Plagiarism, data fabrication and falsification are sanctionable research misconduct offenses, and fraudulent image alteration or image recycling in publications and grant proposals is misconduct. Note there is a difference between misconduct and honest error (Resnick and Stewart 2012). Above are examples of misconduct, whereas misinterpreting aspects on a confocal image, for example, would be honest error. Why would a researcher risk his/her career by committing research misconduct? Telling a story with artistic illustrations has tempted many researchers to create data and images that could lead a reader to judge a paper as “elegant,” which could be beneficial to the author’s career. There seems to be a trend towards beautifying science. That is not totally bad. But over-beautification of science can lead to falsification and fabrication, i.e., research misconduct as typified by the Woo Suk Hwang debacle (Editorial 2006).
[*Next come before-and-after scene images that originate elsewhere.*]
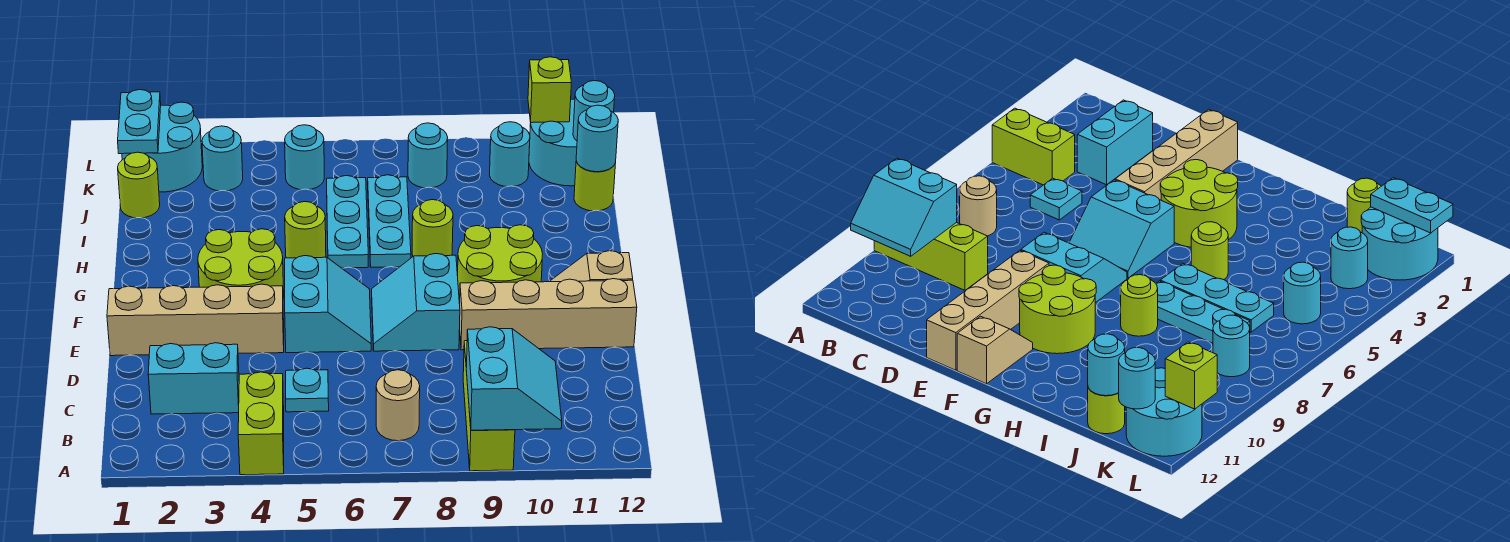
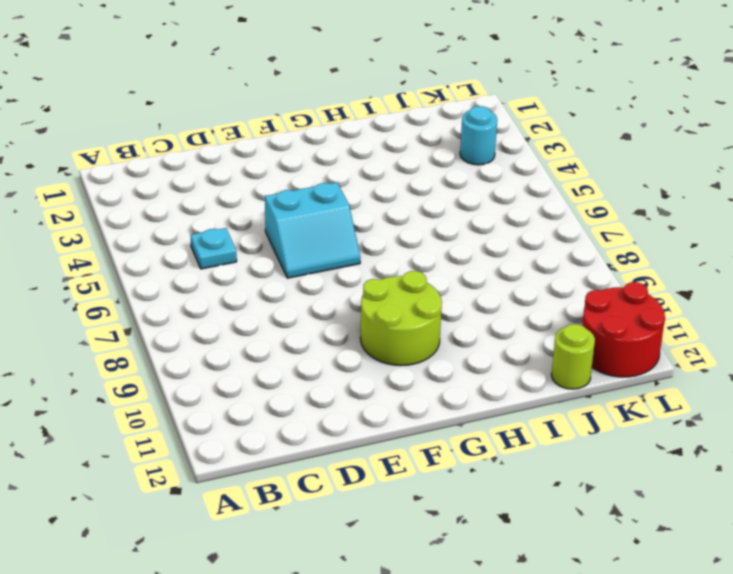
red round brick K11:L12 level 1 -> cyan round brick K11:L12 level 1
none -> lime brick A4:B4 level 1
none -> lime brick A9:C9 level 1
none -> tan round brick B7 level 1

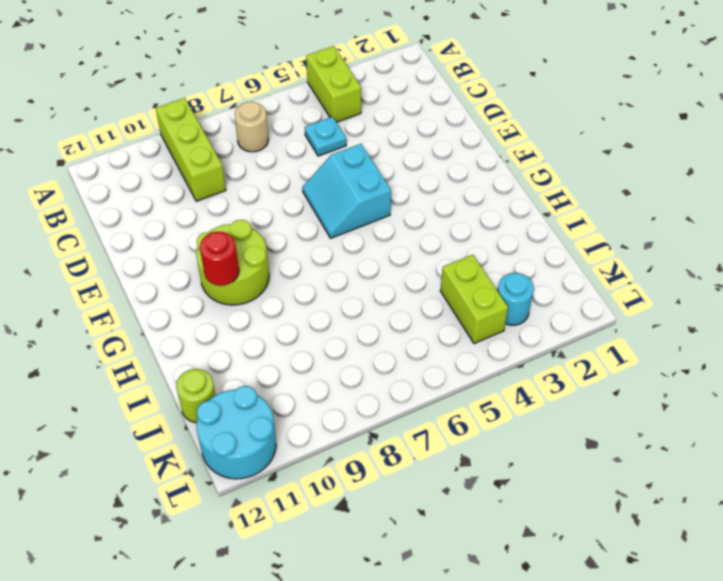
red round brick G10 level 2 -> none
lime brick J4:K4 level 1 -> none
none -> cyan brick C2:C3 level 1
none -> tan brick E1:E4 level 1
none -> cyan slope E7:F8 level 1 top 8

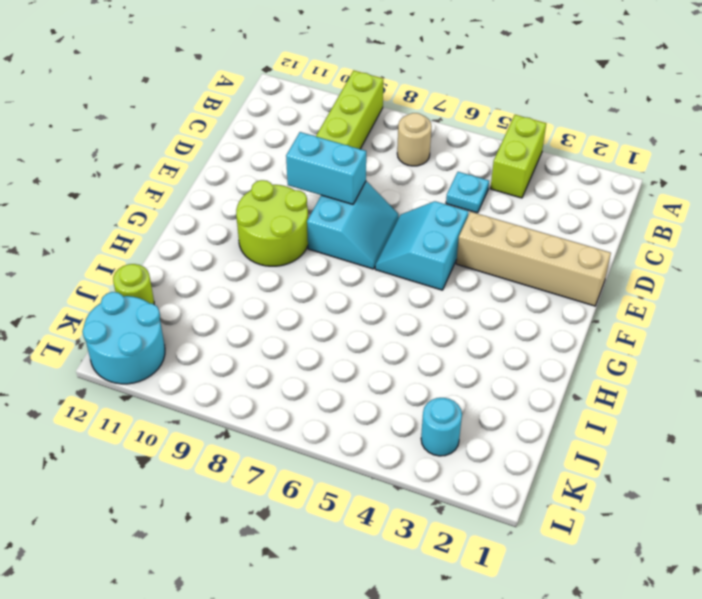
cyan brick E8:E9 level 2 -> cyan brick C2:C3 level 1
none -> tan brick E9:E12 level 1
none -> lime round brick F3:G4 level 1
none -> tan slope F11:F12 level 1 top 12

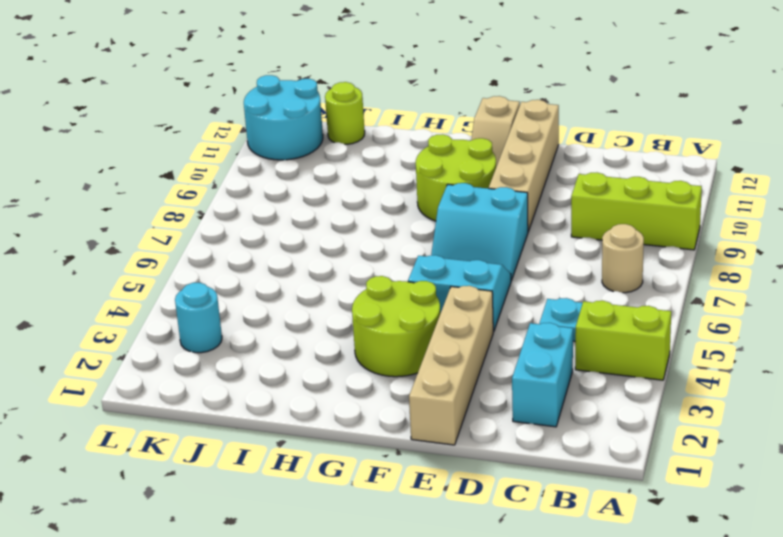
none -> lime round brick H5 level 1
none -> cyan plate H6:J6 level 1
none -> cyan plate H7:J7 level 1

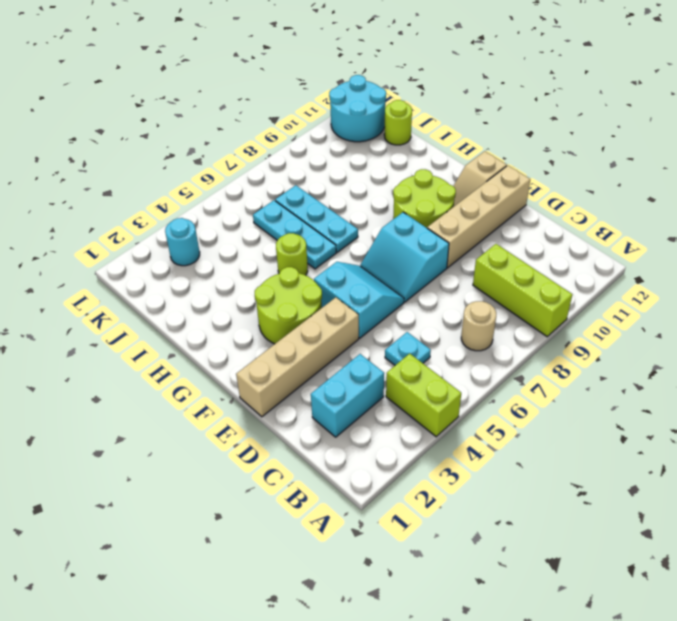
none -> lime round brick H8 level 1
none -> lime round brick J1 level 1
none -> cyan round brick K1:L2 level 1

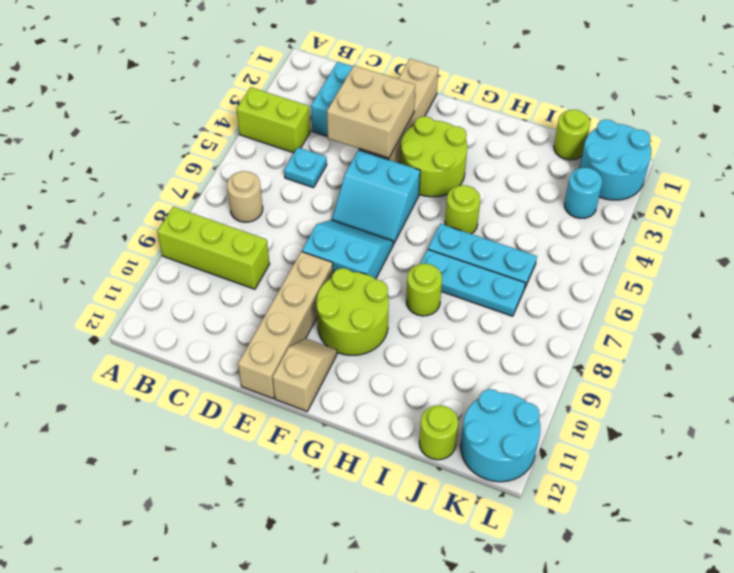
tan brick D3:E4 level 2 -> none
none -> cyan round brick K5 level 1
none -> cyan round brick K8 level 1
none -> cyan round brick K10 level 1

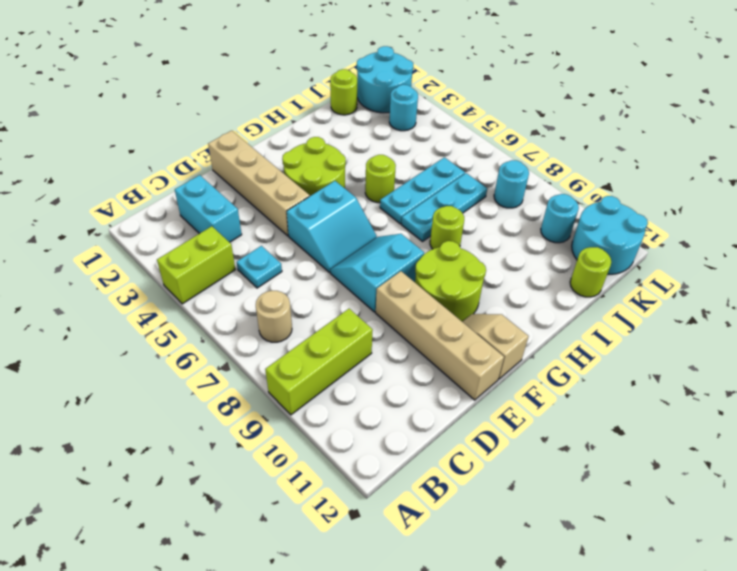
none -> cyan round brick K5 level 1
none -> cyan slope A9:B10 level 2 top 9
none -> cyan round brick J12 level 2

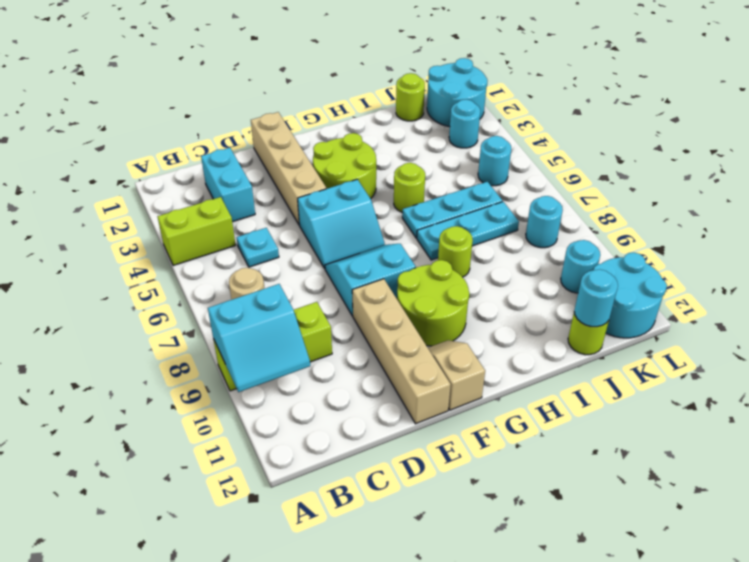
none -> cyan plate K1:L1 level 2
none -> cyan round brick K12 level 2
none -> lime brick L11 level 2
What can we do about the situation? I offer three recommendations toward solutions; two are proactive and one is reactive. First, as scientists we need to “let the data speak the truth” and resist the temptation to over-beautify. Include images that are realistic and truly typical of what a scientist might find should they attempt to replicate the study. Go to the extra effort to do the right experiments and make the data presentable, but do not overdo digital enhancements. Second, reviewers and editors should resist the urge to focus too much attention on the aesthetics of figures—especially gels and photographic images. Authors need no new encouragement to manipulate images to enable the acceptance of their papers for publication. Third, journals, including Plant Cell Reports, should subject images to analysis using software to detect image manipulation so that papers containing fraudulent data are not published. There are many software packages that are useful to manipulate images which can also be used to detect manipulation, although there are more sophisticated techniques too (Stamm and Liu 2010).

To conclude, the most important thing that we can as scientists do is ask ourselves, how much do we want to be deceived in research?” I would reckon that none of us want to be deceived at all. Therefore, we should not deceive anyone with our own papers. It is fine to tell a story, let us make sure the stories we tell in the pages of journals are absolutely true.